Action item: Set down the records exactly, and omit any image found in them.

Records from a data source:
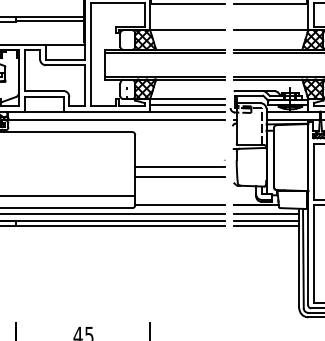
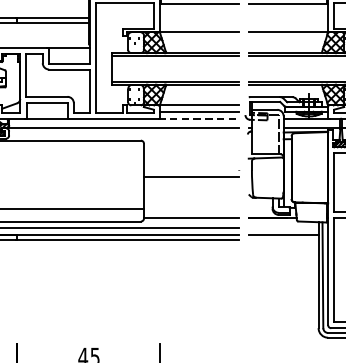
line: (187, 111) -> (199, 118), solid -> dashed
line: (179, 176) -> (191, 187), removed
line: (266, 214) -> (283, 228), removed
line: (266, 225) -> (283, 240), removed

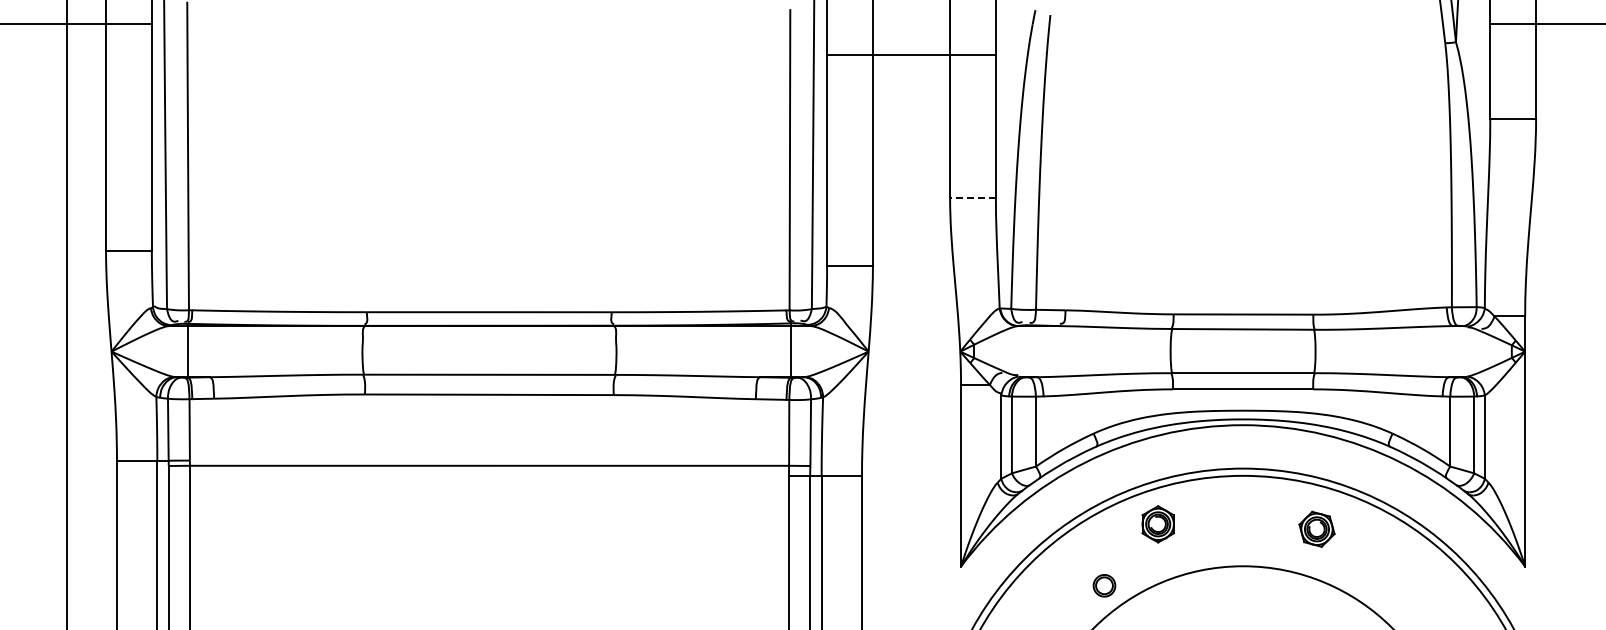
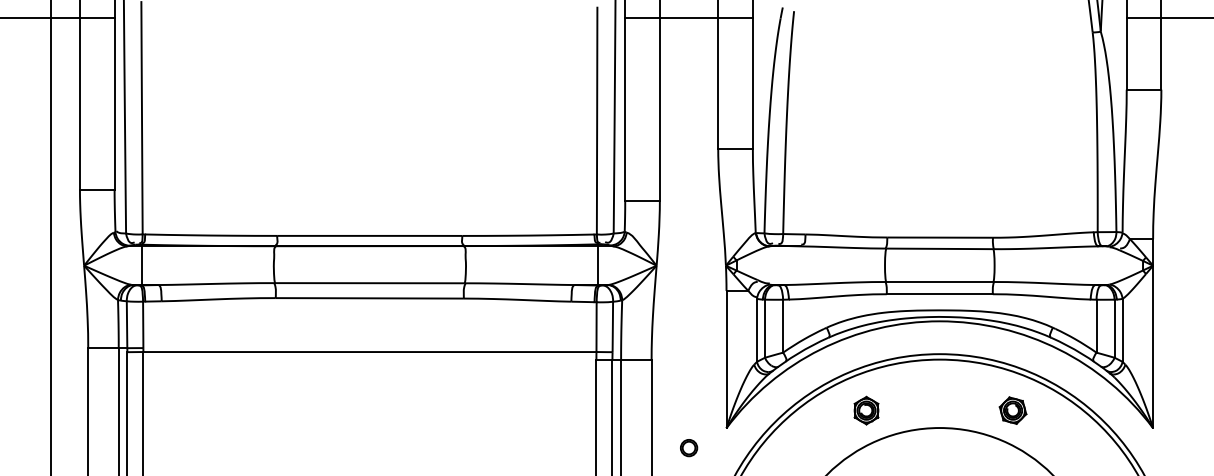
line: (911, 54) -> (689, 17), moved
line: (973, 197) -> (735, 149), dashed -> solid
part: (1157, 524) -> (865, 410), moved
part: (1316, 528) -> (1012, 410), moved
part: (1104, 585) -> (689, 447), moved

Response for this exercise:
line: (187, 111) -> (199, 118), solid -> dashed
line: (179, 176) -> (191, 187), removed
line: (266, 214) -> (283, 228), removed
line: (266, 225) -> (283, 240), removed

line: (911, 54) -> (689, 17), moved
line: (973, 197) -> (735, 149), dashed -> solid
part: (1157, 524) -> (865, 410), moved
part: (1316, 528) -> (1012, 410), moved
part: (1104, 585) -> (689, 447), moved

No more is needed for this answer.